C’est par un tir de flashball à hauteur du visage opéré à une trentaine de mètre que Jean-François, étudiant en troisième année de licence de géographie à l’Université de Rennes 2, a été blessé à l'oeil gauche et risque de le perdre.

Correspondant
Comme lors des précédentes manifestations à Rennes, l’hypercentre ville était totalement bunkérisé sur ordre de la Préfecture d’Ille-et-Vilaine, empêchant les manifestants d’y accéder. Après que le cortège a achevé la manifestation sur la Place Charles-de-Gaulle, peu après midi et demi, un second cortège s’est élancé en direction du centre historique pour dénoncer la militarisation de la ville en cours depuis maintenant plus d’un mois.
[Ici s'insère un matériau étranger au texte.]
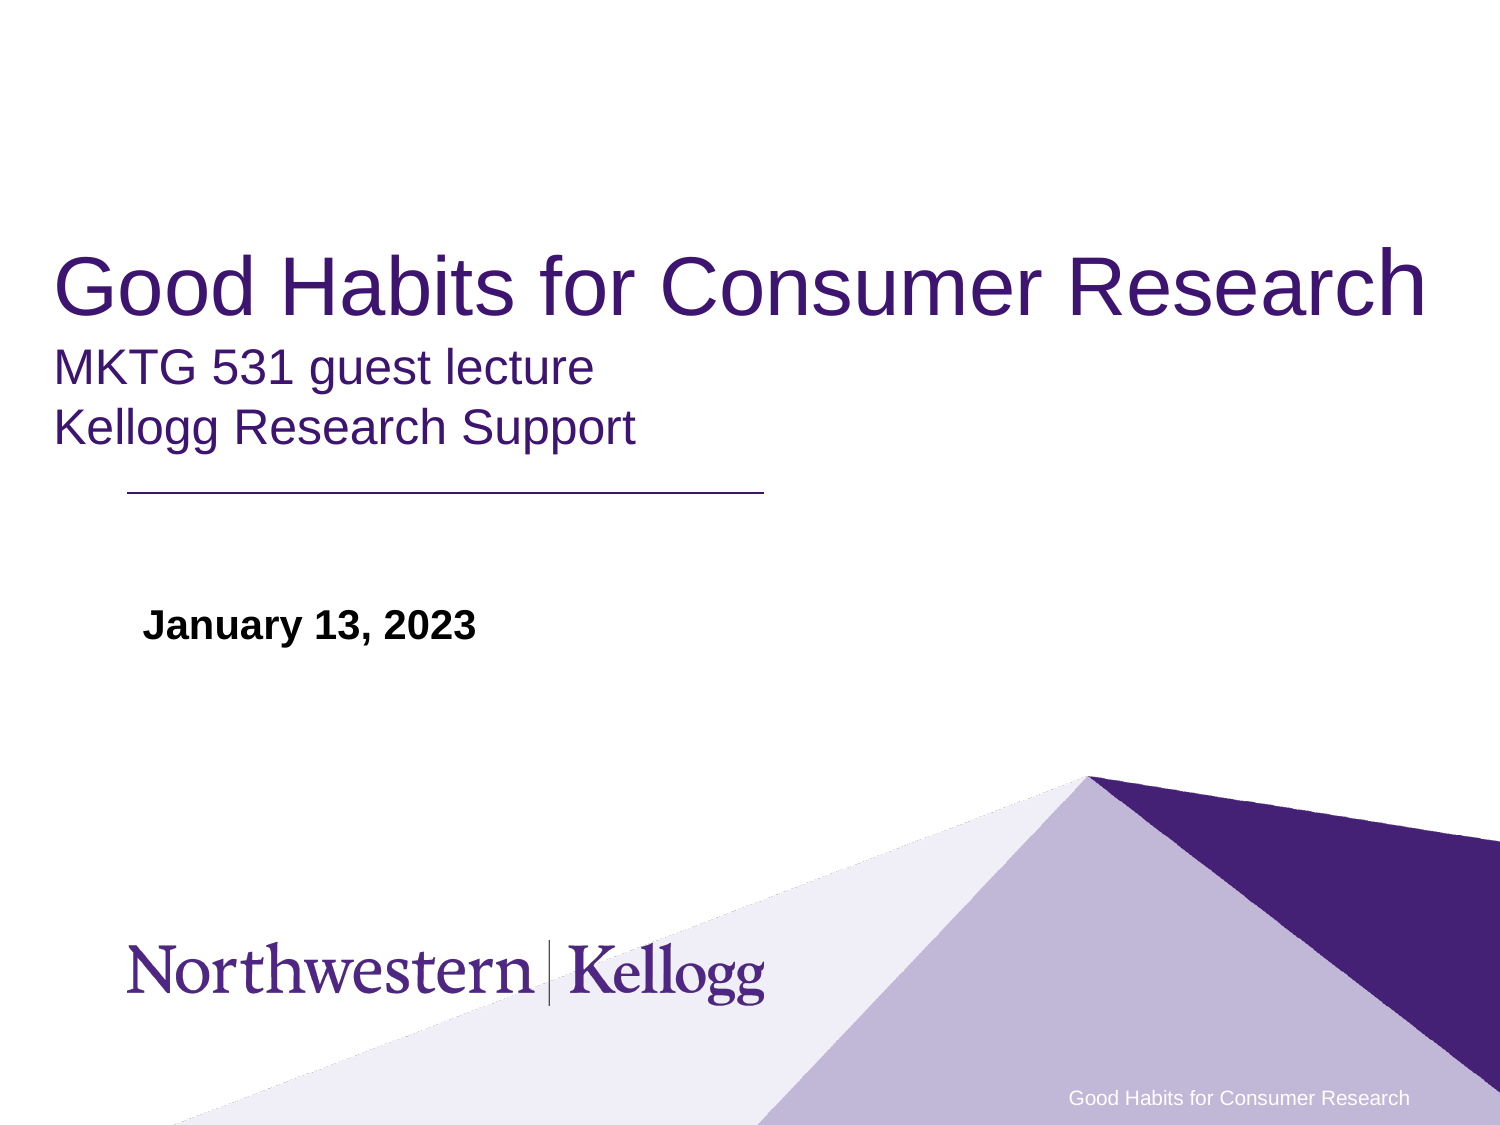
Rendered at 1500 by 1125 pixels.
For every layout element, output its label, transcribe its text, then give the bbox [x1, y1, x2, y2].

title Good Habits for Consumer Research MKTG 531 guest lecture Kellogg Research Support [38, 109, 1500, 462]
picture [0, 0, 1500, 1125]
subtitle January 13, 2023 [127, 531, 1425, 660]
footer Good Habits for Consumer Research [750, 1067, 1425, 1125]
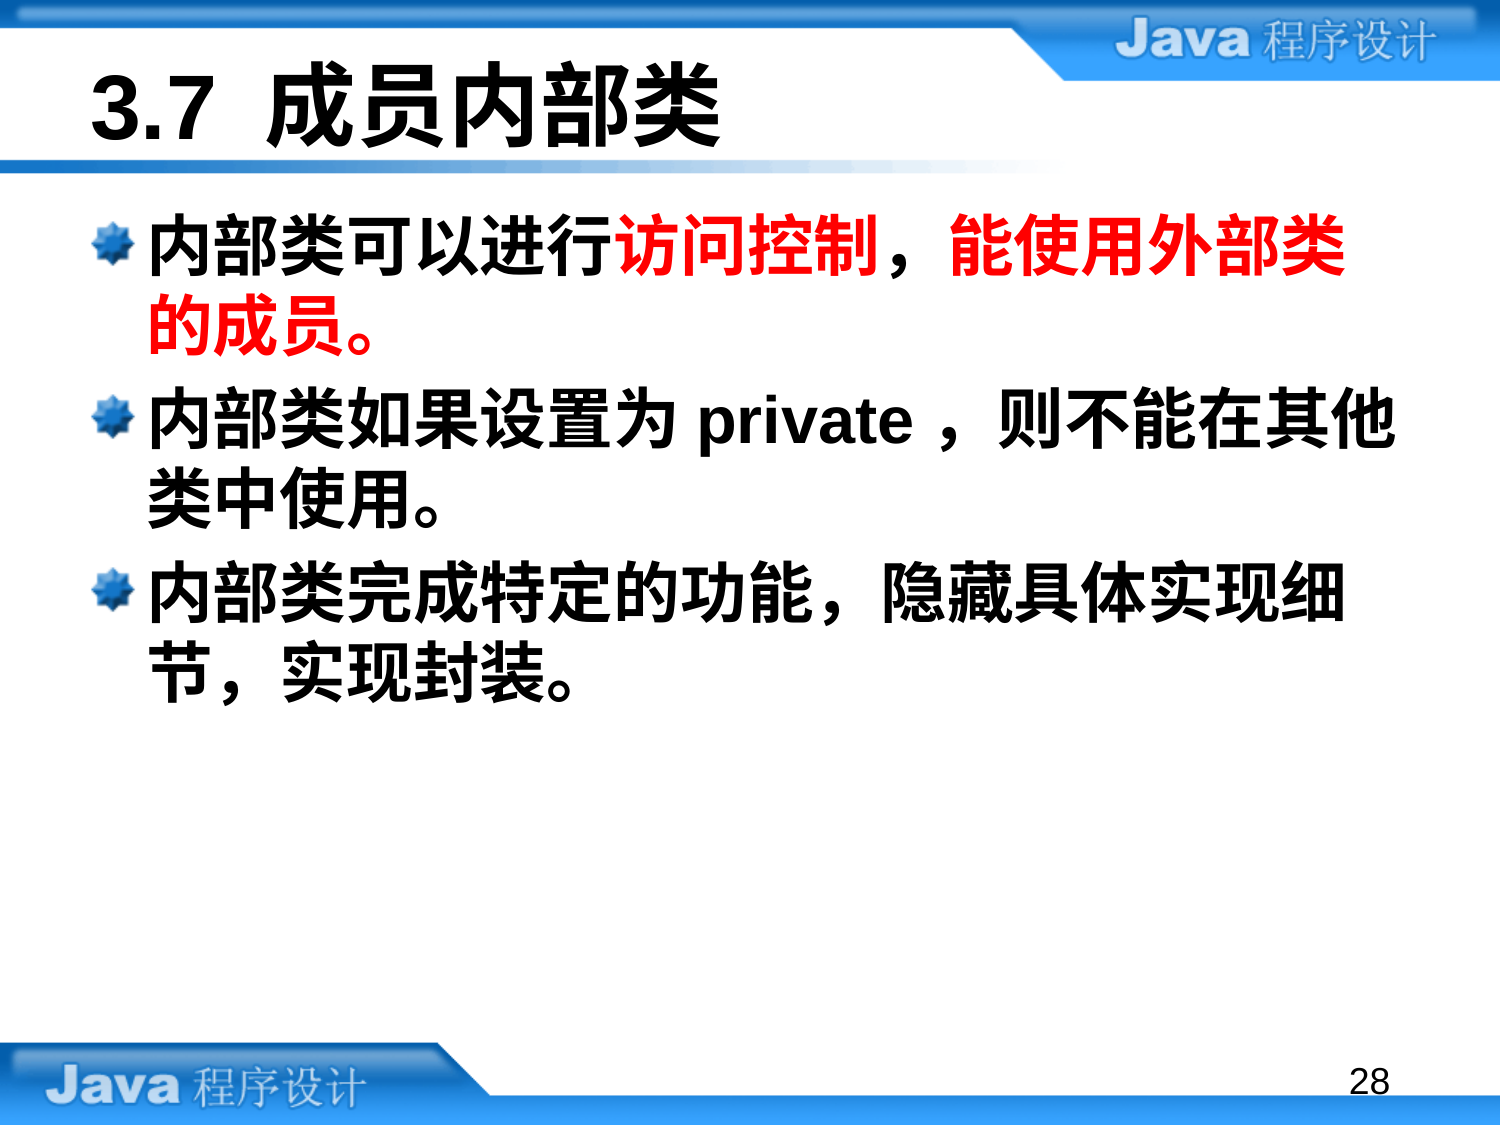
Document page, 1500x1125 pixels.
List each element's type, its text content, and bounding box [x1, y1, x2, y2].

Alors que la première partie de la manifestation s’était déroulée dans le calme, en dépit d’une très forte présence policière, les CRS ont choisi de repousser immédiatement les étudiants, lycéens et salariés qui se dirigeaient vers l’Hôtel de Ville. C’est au niveau du Quai Lamartine-Chateaubriand qu’ils ont essuyé une première charge très violente peu après 13h. Forcé à refluer par une passerelle située sur la Vilaine en direction du Quai Emile Zola, la police ayant pris position sur la rive opposée a tiré à hauteur de visage.
C’est à ce moment que Jean-François a été atteint à la tête. Pris en charge immédiatement par l’équipe médicale des étudiants, cette dernière n’a rien pu faire. Transporté en urgence en direction du CHU de la ville, son pronostic vital n’est pas engagé, mais le camarade risque de perdre son oeil gauche. « Il a 20 ans et il va peut-être finir sa vie borgne. Ça n’arrêtait pas de saigner. Il va peut-être perdre son œil », a déclaré à la presse Hugo Poidevin, membre de l’équipe médicale des manifestants et organisateur du mouvement étudiant.
Les violences de Rennes s’ajoutent à celles subies par les manifestants dans d’autres cortèges aujourd’hui, à commencer par Nantes et Lyon. Elles démontrent que la violence de la réaction des forces de répression a été coordonnée au plus haut niveau, Place Beauvau mais également à Matignon, avec l’accord de l’Elysée. C’est Hollande, Valls et leurs ministres qui auront à payer pour l’ensemble des blessures et des mutilations subies par les camarades manifestants.